Another fact which nearly never comes up when discussing EV's and Electric Utilities is that all Electric Utilities *DUMP* electricity at night during slack demand. What!????? 

There is a little known phrase in the electric production business called: "Base Load". This is a point from which a utility can ramp up production to match demand without creating "Brown-Outs" across their service region.

Think of it this way: We all get up in the morning and start taking showers, turning on lights, coffee pots, tv's etc. This sudden activity creates demand spikes which cannot be met by just flipping on some extra generation at 6 or 7am. The supply has to be ramped up slowly so as not to blow the hell out of all the sub-stations.
By maintaining a higher supply level during slack demand the spikes in demand are more easily met.
It's lots more complicated than this but you get the general idea.
So.....during the period of "slack demand" utilities dump the extra generation capacity they need to maintain the "Base Load".
What percentage do they dump you ask? No electric utility has been forth-coming with those facts. 

Now lets add Electric Vehicles to this seeming insanity.
Most of us in the future would be charging our vehicles during those periods of slack demand because those would be the hours of least use of our vehicles. And hopefully we would all have graduated to Lithium or some other yet to be announced "magic bullet" which fully charges in 5 or 6 hours. So, unless you work the night shift, or suffer from EV insomina, your charger which you religiously plugged in at 10pm  is shutting down at about 3 or 4am.
It wouldn't take long for the local utility to notice and the more of us who convert to EV's the more they would notice and could possibly make a few dollars on the juice they would otherwise waste.
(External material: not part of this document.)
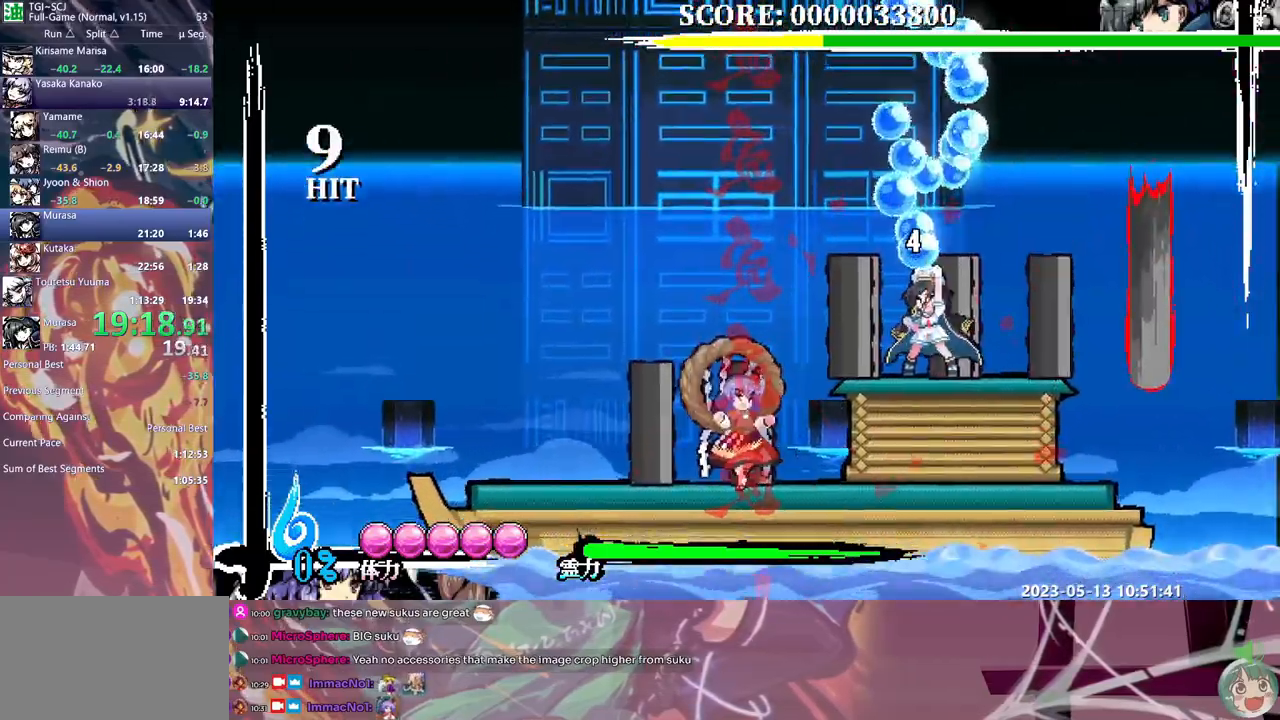
{"buttons": [], "events": [[17, "DPAD_DOWN", "up"]]}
This would benefit you and I. 
Why? Because nationwide electric utility rates are controlled by each states Board of Public Utilities. 
When a utility applies for an increase in rates the first thing the board looks at is their Profit & Loss statement for the past year. Improved profits usually results in less rate increases. Not always.......but usually.


----------



## PhantomPholly (Aug 20, 2008)

That's good info. I knew that there were limits to how quickly coal plants can ramp power up and down, but didn't know that they ran significant slack.
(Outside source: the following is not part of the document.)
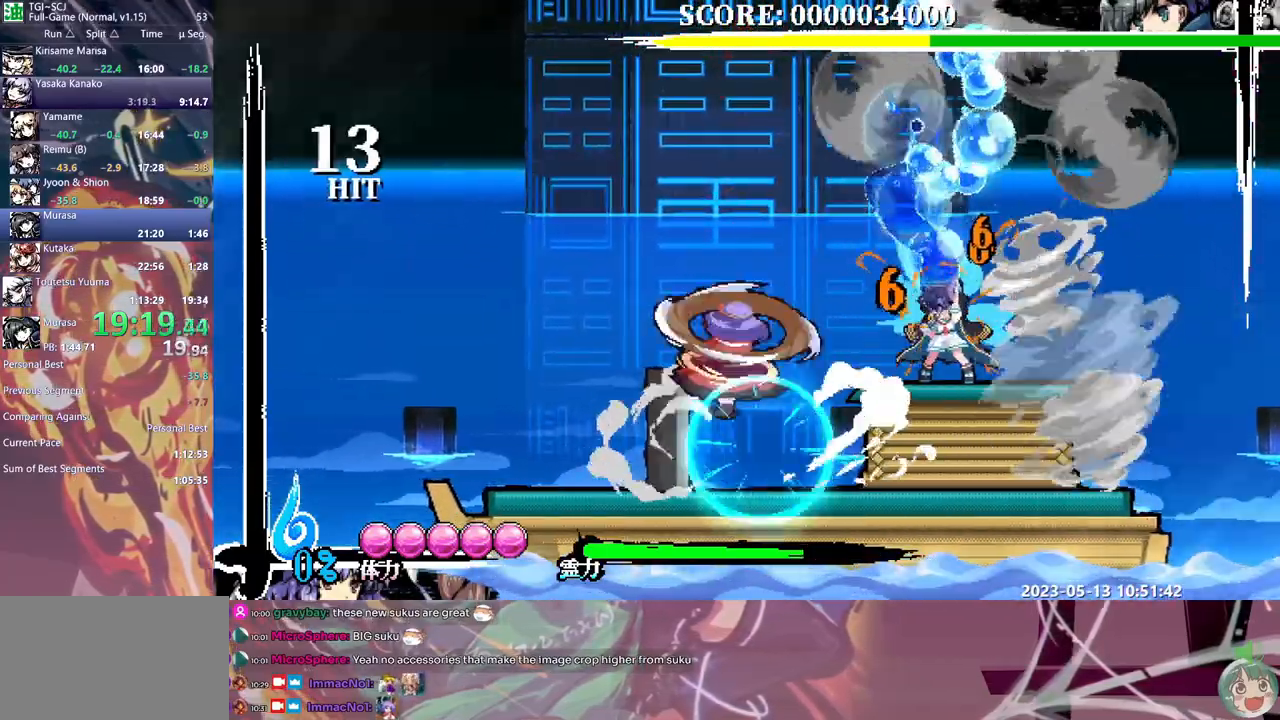
{"buttons": [], "events": [[183, "DPAD_DOWN", "down"], [200, "DPAD_DOWN", "up"], [433, "DPAD_RIGHT", "down"], [500, "DPAD_RIGHT", "up"]]}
That's yet another reason why I suspect the utility companies will start placing "smart batteries" at substations in the near future. They can then bill for the power they are now wasting to offset the installation costs - no change in profit (at least not initially) so they don't have to wrangle with the regulators.


----------



## Jason Lattimer (Dec 27, 2008)

If you figure in the cost of maintenance of an ICE car vs. an electric car, not to mention the life time of the electric, there is no need to reduce the cost. They are already cheaper in the long run. You would go through several gasoline cars vs. one electric.


----------